Les scientifiques canadiens ont inventé un revêtement révolutionnaire non-bâton comme le téflon, mais sans PFAS (et sans risque)
Les scientifiques de l'Université de Toronto ont créé un revêtement ultra-mince qui imite les propriétés du téflon sans utiliser les produits chimiques dangereux couramment associés à ce matériau
Une équipe d'ingénieurs de l'Université de Toronto a développé un nouveau revêtement non stick capable de rejeter à la fois l'eau et l'huile avec une efficacité comparable au téflon, mais sans utiliser les PFAS – les produits chimiques perfluoroalchiliques notoires liés à de graves problèmes de santé et à la contamination de l'environnement. The Discovery, publié dans le magazine Communications de la naturereprésente une étape importante dans la recherche d'alternatives plus sécurisées aux revêtements traditionnels, avec des applications potentielles allant des casseroles de cuisine aux tissus techniques.
Pendant des décennies, les surfaces antiadhésives s'appuient sur les molécules synthétiques PFAS caractérisées par des liaisons carbone-fluoraires, extrêmement résistantes et capables de rejeter presque toutes les substances. Cependant, bon nombre de ces composés – tels que la PFOA, employés dans les versions historiques du téflon – ont été associés à des tumeurs, des défauts congénitaux et une accumulation dans le corps humain. Même les variantes de chaîne plus courtes, bien que moins dangereuses, restent persistantes dans l'environnement.
Le tournant est venu grâce au polidiméthylsilossano (PDMS), un polymère en silicone déjà largement utilisé dans les dispositifs médicaux et les lentilles de contact. Bien que biocompatible et résistant à la chaleur, le PDMS seul n'est pas efficace pour rejeter l'huile.
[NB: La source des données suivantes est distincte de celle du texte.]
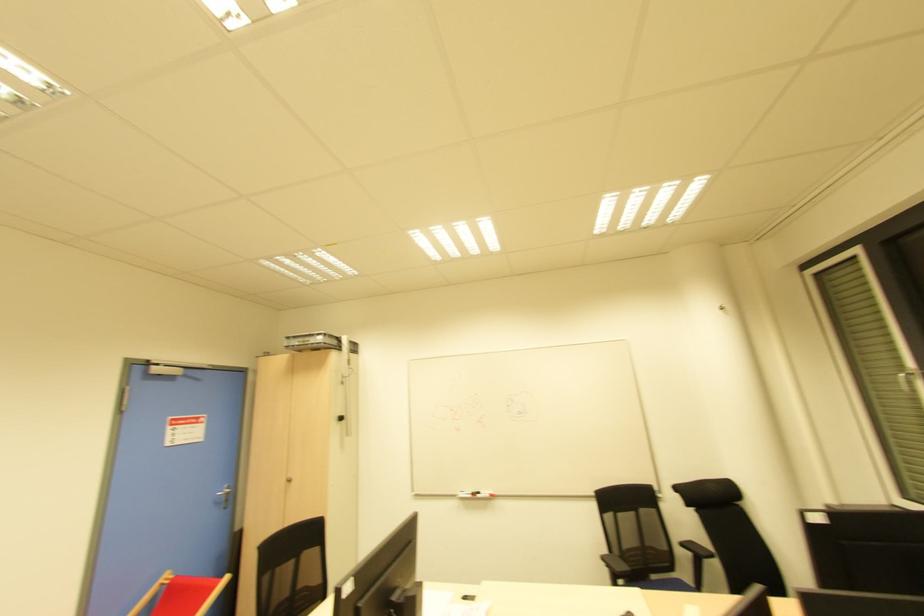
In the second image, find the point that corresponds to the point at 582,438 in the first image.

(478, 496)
Pour remédier au problème, le chercheur Samuel Au et son équipe ont développé une technique appelée Nanoscale Flexing, inspirée par la structure des plumes qui stabilisent le vol d'une flèche.
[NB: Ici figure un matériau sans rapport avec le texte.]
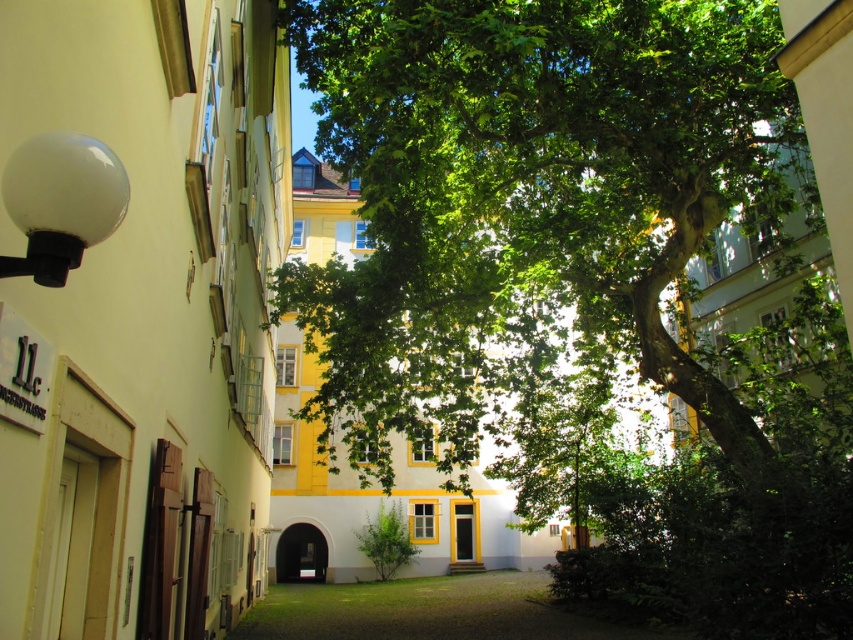
Based on the photo, you are standing in the courtyard and want to sit on the green grass at center. Which direction should you move from the green leafy tree at center to reach the grass?

You should move to the left from the green leafy tree at center to reach the green grass at center because the tree is to the right of the grass.

You are standing in the courtyard and want to walk to the green grass at center. Which direction should you walk to avoid the green leafy tree at center?

Since the green leafy tree at center is in front of the green grass at center, you should walk around the tree to reach the green grass at center without going through it.

You are planning to place a small garden bench in the courtyard. The bench requires a 6 meter gap between the green leafy tree at center and the green grass at center to be placed safely. Based on the scene, is there enough space between them for the bench?

The green leafy tree at center and the green grass at center are 5.74 meters apart. Since the required space is 6 meters, there isn not enough space to place the bench safely between them.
Cette technique consiste à ajouter de minuscules groupes -cf₃ (un atome de carbone lié à trois atomes de fluor) aux extrémités des chaînes moléculaires du PDMS. Ces groupes migrent spontanément à la surface du matériau, créant une barrière externe extrêmement répulsive, similaire à celle des revêtements contenant des PFA.
Toxicité haute performance, minimale
Les résultats des tests sont surprenants: le nouveau revêtement a obtenu un score 6 sur l'échelle AATCC d'orthographe de l'huile, égal à celui des meilleurs revêtements contenant des PFA, mais avec une quantité radicalement inférieure de fluor.
Le groupe -cf₃ est le plus court des PFA existants et, selon les recherches actuelles, telles que ses homologues à longue chaîne. Le composé a tendance à se dégrader dans l'acide trifluoroacétique, une substance que le corps élimine facilement et qui a une toxicité beaucoup plus faible pour les êtres humains et la faune aquatique.
Au cours des tests, le revêtement a maintenu son efficacité même sur des surfaces difficiles telles que les tissus poreux, les métaux, les réseaux et l'aluminium. Il est resté stable sous les jets d'eau, l'exposition à des températures allant jusqu'à 200 ° C et même dans les environnements acides ou de base. Même après avoir été soumis à des éclaboussures d'huile continues, le matériau a continué à rejeter les liquides, en maintenant une surface sèche beaucoup plus longtemps que les silicones conventionnelles.
Vers un avenir sans PFAS
Malgré les résultats encourageants, certains experts avertissent que même les APF à chaîne courte tels que le -cf₃ ne sont pas complètement inoffensifs. L'acide tripluoroacétique, par exemple, résiste à la dégradation de l'environnement et son impact à long terme fait toujours l'objet d'étude. Cependant, les auteurs de l'étude soulignent que les quantités utilisées dans le revêtement sont extrêmement réduites: les émissions potentielles d'une veste traitée entière sont équivalentes à un peu plus d'une heure de perte de gaz réfrigérant par une climatisation de voiture.
À la lumière des propositions de l'Union européenne d'interdire des milliers de composés PFAS, ce matériau représente une solution transitoire réaliste. L'équipe de recherche reconnaît que l'objectif final reste de créer un revêtement totalement sans revêtement PFAS, mais il souligne que cette découverte montre comment la répulsion liquide n'est pas liée à la longueur de la chaîne fluorée, comme on le pensait jusqu'à présent.
Le chemin vers un avenir exempt de «produits chimiques éternels» est encore long, mais grâce à cette nouvelle technologie, l'industrie pourrait enfin avoir une alternative efficace et moins toxique aux revêtements traditionnels non-bâtons.